Coconut Tue 22-May-18 15:12:33

Like others .... My instant response would be to ask why she needs to know

GabriellaG Tue 22-May-18 16:09:31

Lol...what a cheeky so and so.
It's an odd thing to ask.

soozieee Tue 22-May-18 16:12:37

When she asks just say 'no, have you?' Then ask her the same questions she usually asks you. She may start to realise how offensive it is

Yellowmellow Tue 22-May-18 16:13:49

Alima is right.....Cheeky mare! Tell her you will spend your money on what you like....or question her in the same way...and see if she likes it!

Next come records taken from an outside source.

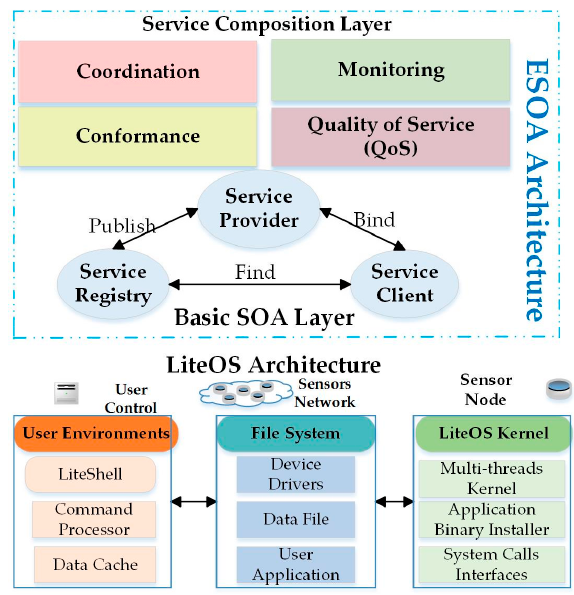
Figure 9. ESOA Architecture [54].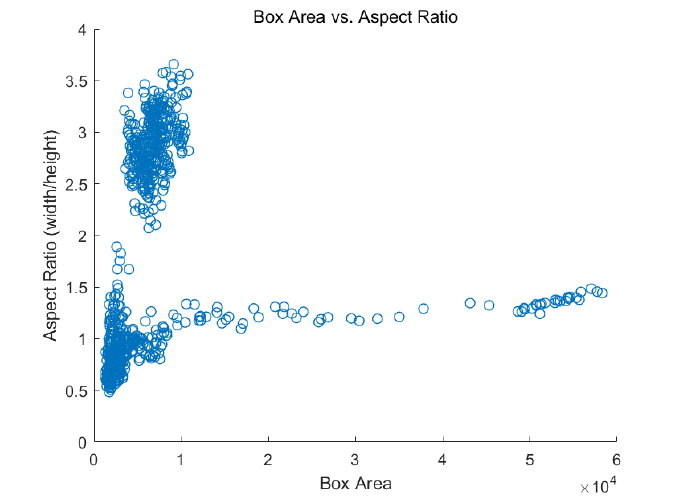
Figure 6. Aspect ratio and size of the ground-truth box of the dataset. The unit of the Box Area is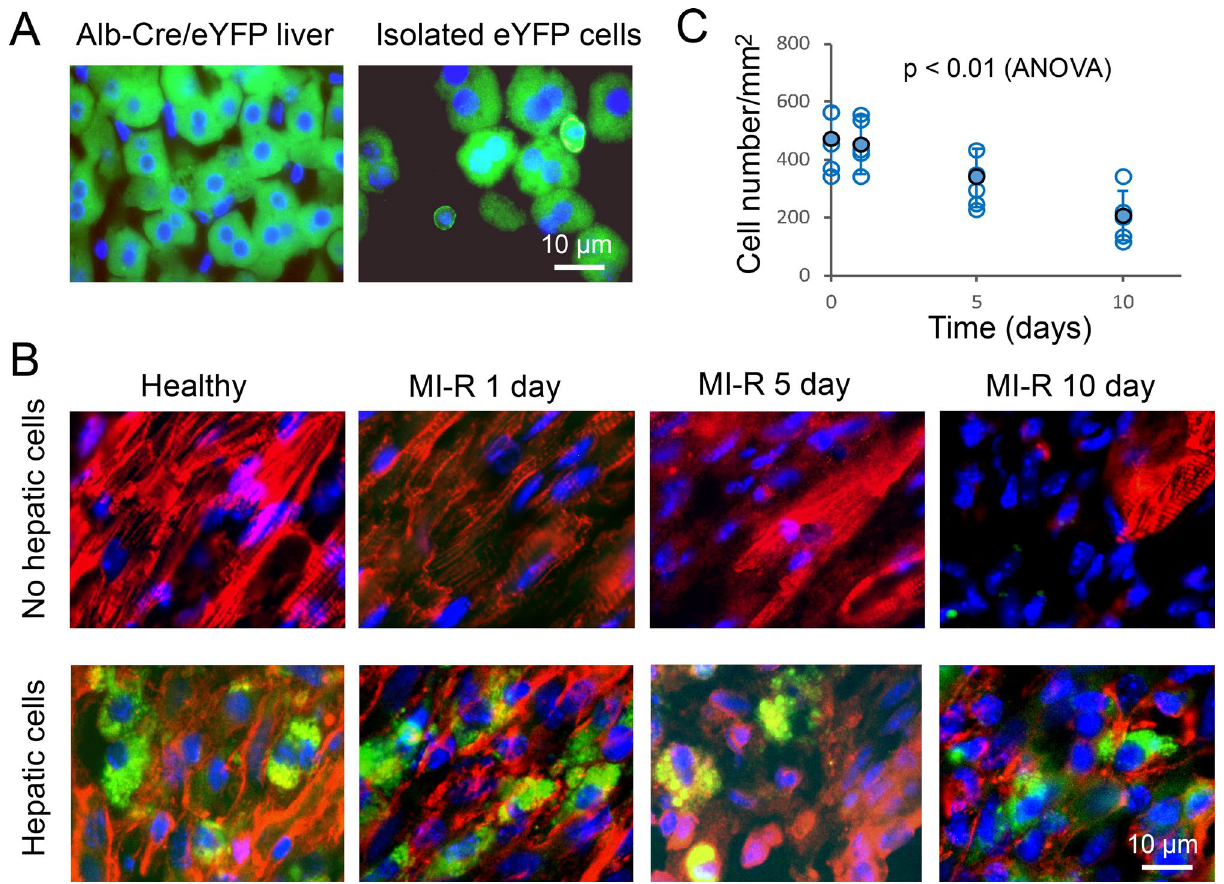
Figure 5. eYFP-positive hepatic cells transplanted to the myocardium of C57BL/6J mice with and without MI-R injury. ( A ) Fluorescence micrographs showing eYFP-positive hepatic cells (green) in the liver and isolated eYFP-positive hepatic cells in PBS placed on a microscope glass slide covered with a coverslip (note that almost all isolated hepatic cells were eYFP-positive). The length bar is for both images. ( B ) Fluorescence micrographs showing eYFP-positive hepatic cells (green) transplanted into the myocardium of a healthy mouse and into the ischemic myocardium core of mice with MI-R injury. Red: Antibody-labeled cardiac troponin I. Blue: Cell nuclei for both panels A and B. ( C ) Graphic representation of the density of eYFP-positive hepatic cells transplanted to the myocardium of C57BL/6J mice. Means and SDs are presented (n = 6). The solid and open circles represent the means and individual data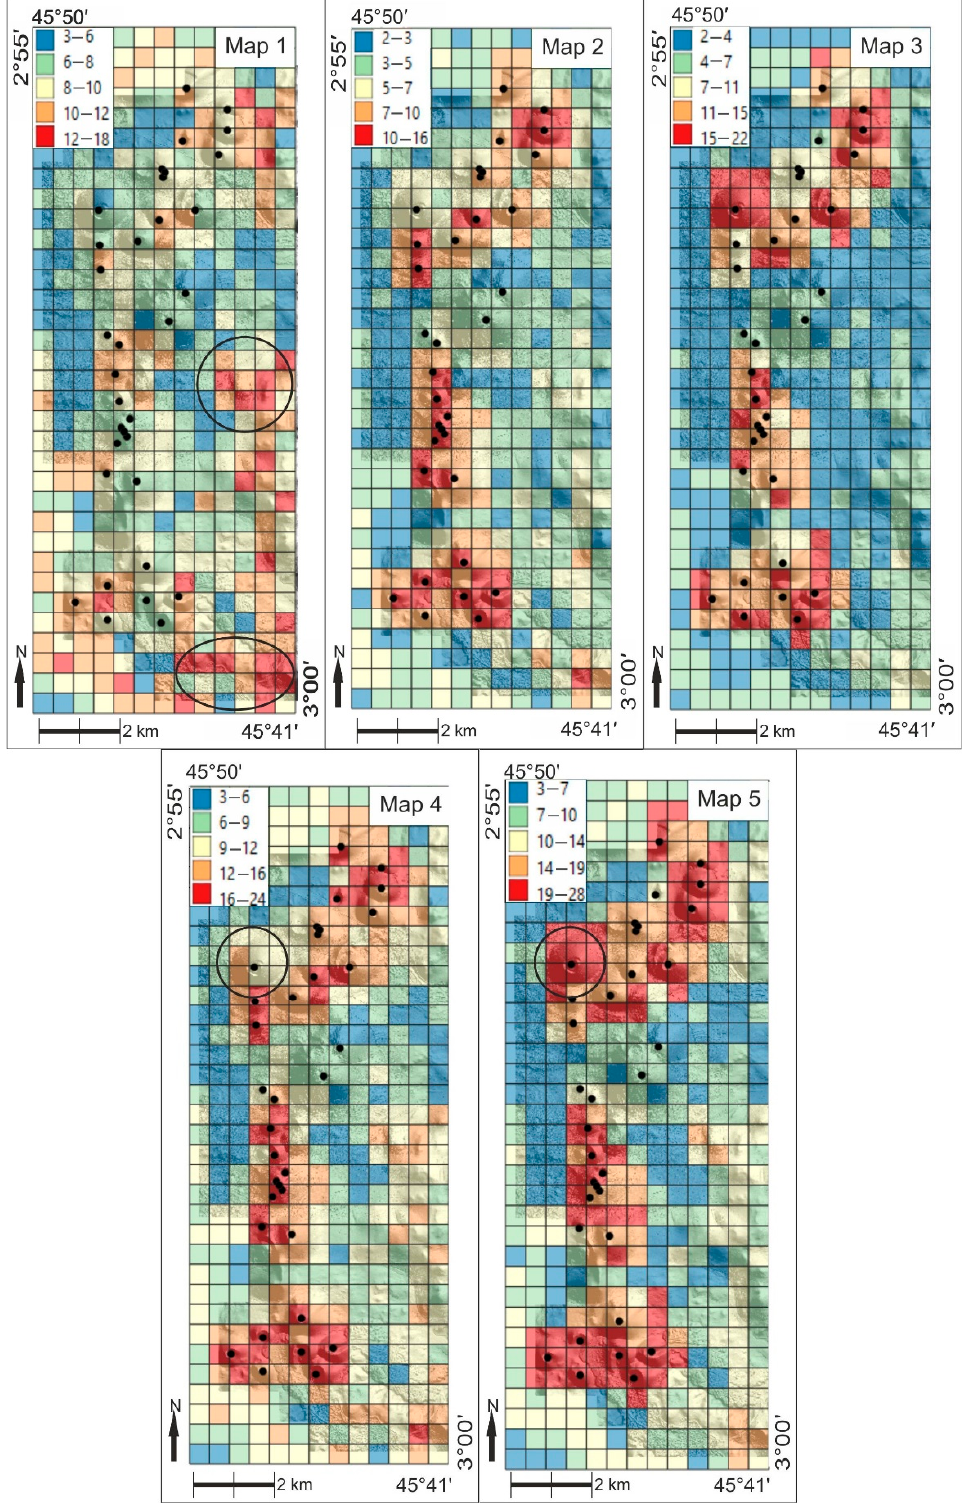
Figure 11. Comparison of the calculated geodiversity maps (see above).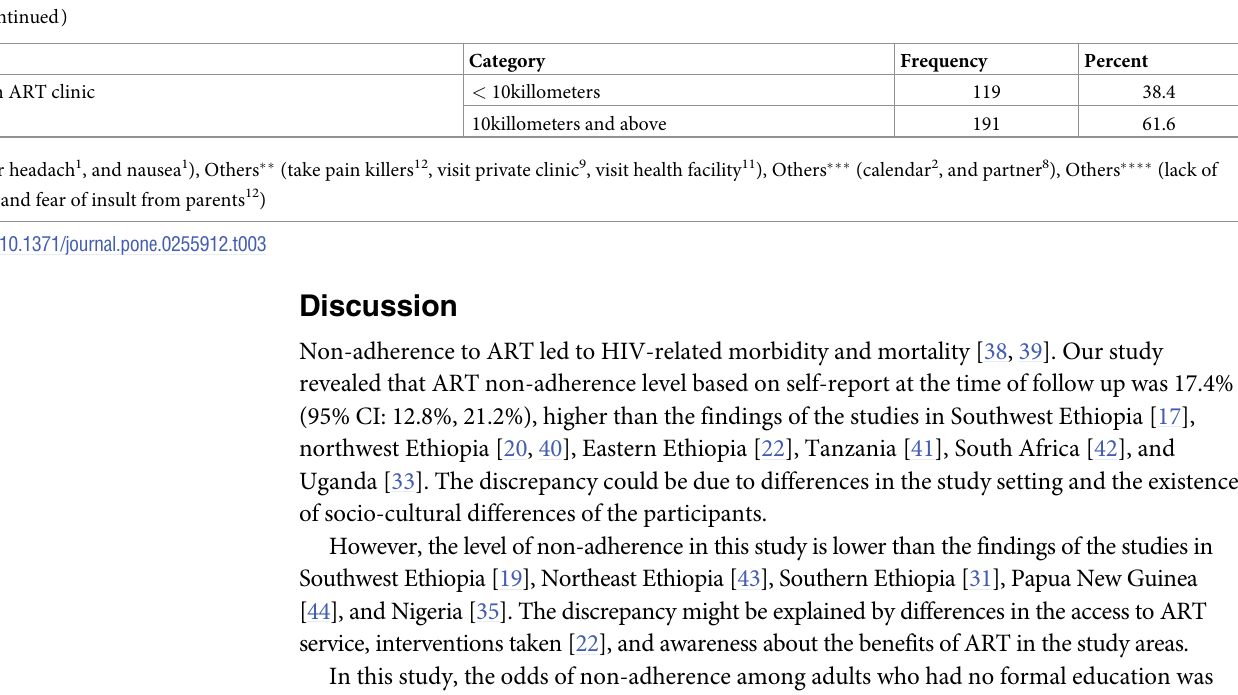
[44], and Nigeria [35]. The discrepancy might be explained by differences in the access to ART service, interventions taken [22], and awareness about the benefits of ART in the study areas. more than five times higher compared to those who attended secondary education and above.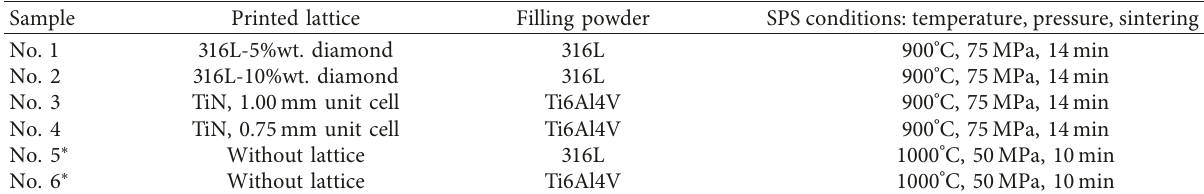
Table 1: Description of samples and SPS conditions.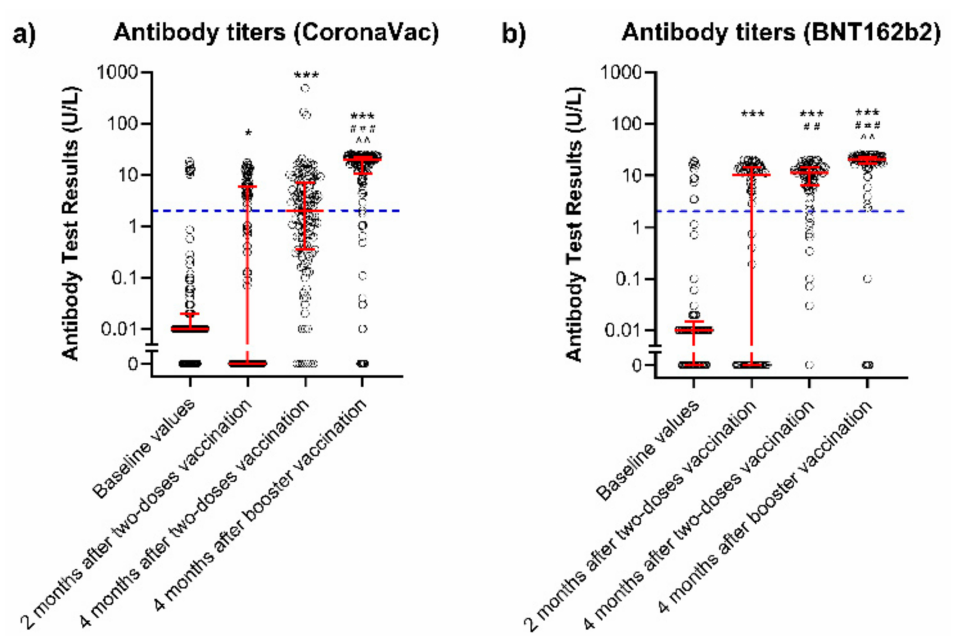
Figure 1. Humoral immune response before and after two vaccine doses and booster doses in end-stage renal disease patients in hemodialysis. Individual patient data of antibody titers before vaccination (baseline values), 2 and 4 months after a two-dose vaccination schedule, and 4 months after a booster dose (scatter dot plot). All patients received the BNT162b2 vaccination as the booster dose, regardless of the previous vaccination ( a ) Patients who received the CoronaVac vaccine and ( b ) patients who received the BNT162b2 vaccine. Blue dotted lines indicate vaccine responsiveness cutoffs (2 U/L). Red lines express median (percentile 25–percentile 75). *** p < 0.001, * p < 0.05 vs. baseline. ### p < 0.001, ## p < 0.01 vs. 2 months. ˆˆ p < 0.01 vs. 4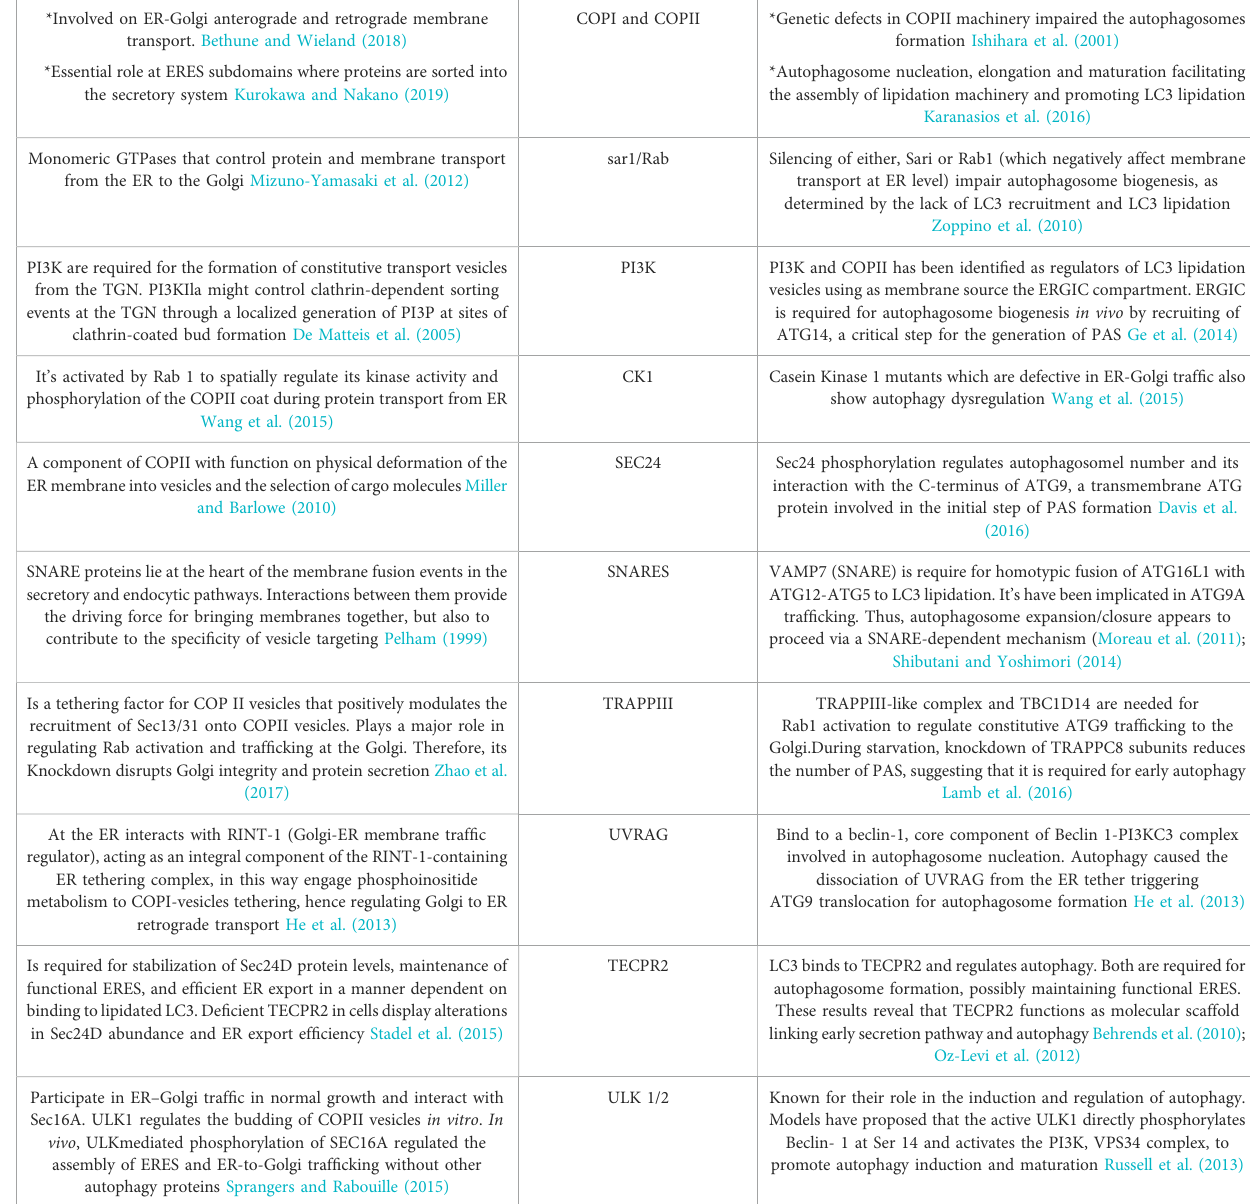
TABLE 1 Common regulators of the ER-Golgi early secretory pathway and autophagy. The main proteins described in this work were summarized in this table describing the role of those protein complexes and regulators on both, the secretory and autophagy pathways. *Involved on ER-Golgi anterograde and retrograde membrane COPI and transport. Bethune and Wieland (2018)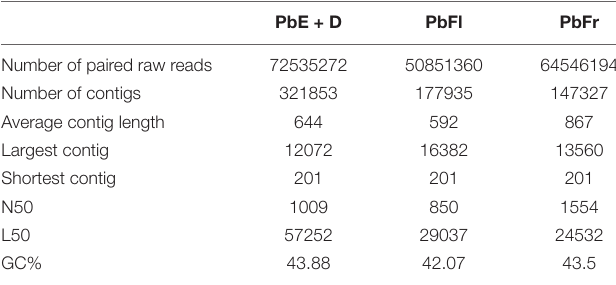
TABLE 1 | Statistics of the PbE + D, PbFl, and PbFr transcriptomes. PbE +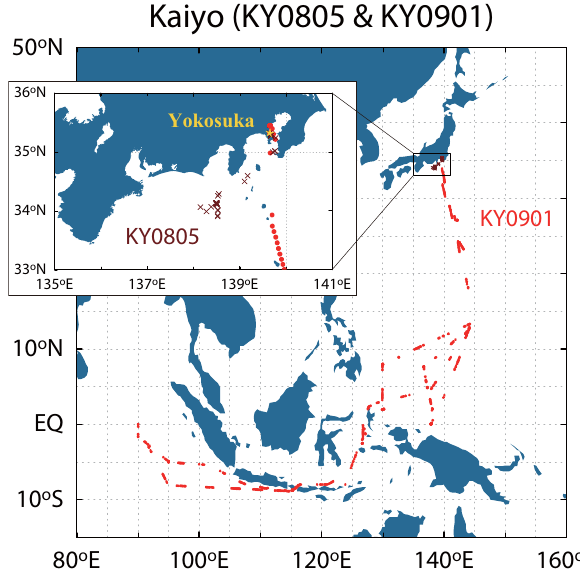
Fig. 1. Ship routes during the two ocean cruises by the Japanese R/V Kaiyo (KY0805 and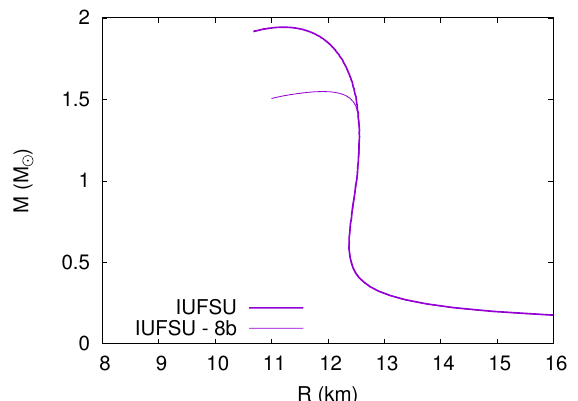
Figure 11. Mass–radius diagram obtained with the IUFSU parametrization for hadronic matter with (8b) and without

SparklyGrandma Tue 22-May-18 16:26:17

Don’t accept the premise of the question (about what you have bought) but be ready with a complete change of subject next time she rings. I.e. ;

SiL ; What have you bought this week?

You; Ooh, I meant to ask last time, how is so and so after their operation/ holiday/wedding/house move/ birthday party?

Do it every time she rings and asks. Sidestepping means you don’t have to answer back and risk offending.

smile

Teddy123 Tue 22-May-18 16:30:12

Just plain rude, odd & unnecessary! My daughter now does the same thing with me. In fact there's no no way it would go shopping with her. It was always a "do you need it" when I held up something I fancied for inspection and that somehow vastly reduced the pleasure of shopping for stuff you like as opposed to need.

Anyway, in the end I think I told her to mind her own business! It still baffles me as to why she cared what I spent since it came out of my purse, not hers. Blimey if she had any knowledge of my stash, she'd have a fit ....

GillT57 Tue 22-May-18 16:51:28

ah but Teddy123 your daughter is watching you frittering away her inheritance on geegaws............

Gaggi3 Tue 22-May-18 18:17:46

Not a bad question to start with, quite gossipy and fun. My lovely Mil liked to hear about clothes etc we had got recently. However, when it’s followed by an intrusive cost enquiry, it’s just rude.

Jannicans Tue 22-May-18 19:03:10

You could tell her you purchased groceries if that's alright with her and then tell her to mind her business it's nothing to do with her what you buy unless she is paying for it.

dizzygran Tue 22-May-18 19:48:56

I can't think of anyone asking if I had spent any money recently, but a number of people ask how much I have spent on things - none of their business!!! If she asks again I would as someone else mentioned and say no - nothing you are being PC and using what you have / recycling.... What a cheek...

Immiesnana Tue 22-May-18 20:01:44

Maybe it's a sister in law thing. Mine will say every time, within half an hour of meeting up " it's alright for you, you've got a work pension". She forgets that I paid into it for all my working life and she never bothered to pay in for own pension. I just ignore it now but would love to say something witty to her.

autumnsun Tue 22-May-18 20:44:28

oh god ALL of the above (older sister ALL of eighteen months ) blighted my life for soo many reasons 60 now maybe might get a grip soon how pathetic of me

Josann65 Tue 22-May-18 21:42:05

Funnily enough I have a sister-in-law who used to do this too. When she would say " Oh that's a new top, where did you get that, what did it cost?" I would reply " If I told you I would have to shoot you" (as a smart joke of course). She stopped asking after that. We get on like a house on fire.